There is also the strong Modi factor, which is attracting support from Dalits due to his vision and development agenda. His humble origins, ridicule & hatred he suffers and persecution by the “system” is resonating with Dalits. Plus, opposition to Modi within the BJP is being seen by the Dalits, to put it bluntly, as an upper-caste attempt to deny a lower caste person his legitimate due, yet again. The examples of how other non-savarna leaders like Kalyan Singh, Uma Bharti etc were sidelined within BJP are vividly remembered. Needless to say, Modi enjoys Dalit sympathy even though he himself is not a Dalit.
Then there is the emergence of an urban middle class, which is increasingly diversifying out of government sector into private sector and business. Economic reforms and decades of reservation has resulted in the creation of an urban middle class whose children are increasingly finding jobs in the private sector and multinationals or starting their own ventures. This small but powerful and rapidly growing class is becoming a strong supporter of nationalism, economic reforms and good governance. It has spawned a new discourse of “Dalit Capitalism” which advocates entrepreneurship and access to markets as the route to emancipation rather than old policies of reservations etc. It is this emerging trend, which has the potential to drive the Dalit politics in the future, as more and more Dalits cross the Rubicon into middle class category.
We will have to wait for some years to see its full impact on Dalit politics.

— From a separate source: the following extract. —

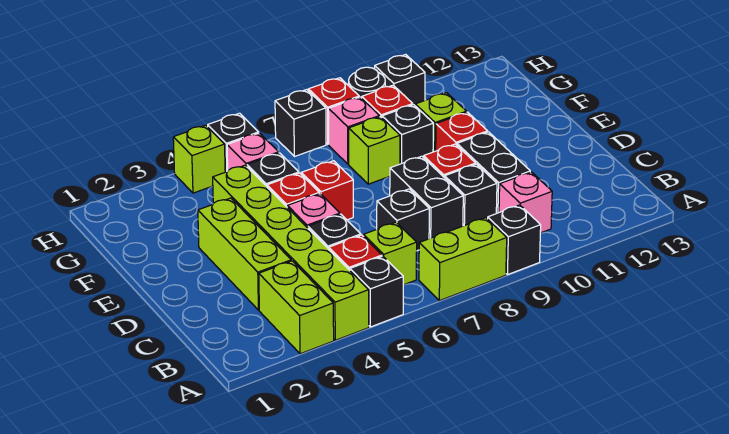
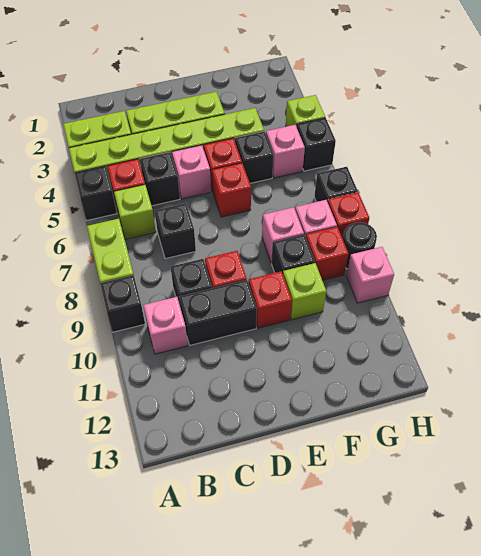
black brick C8:D8 level 1 -> none
lime brick F8 level 1 -> pink brick F8 level 1
black brick H10 level 1 -> pink brick H10 level 1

But two predictions can be made based on the current observable trends. First, rising prosperity & political power and resultant decline in caste discrimination means that anti-Hinduism discourse is losing its hold. More and more Dalits are proudly asserting their caste identity within the Hindu fold. We can expect an increase in Sanskritization and consolidation of the Hindutva constituency. But much will depend on how other castes respond to this new Dalit assertion. Second, we can expect increased pressure for good governance, anti-corruption and substantive policies rather than symbolism by political parties. As of now, 2014 general elections will see massive voting for Modi led BJP.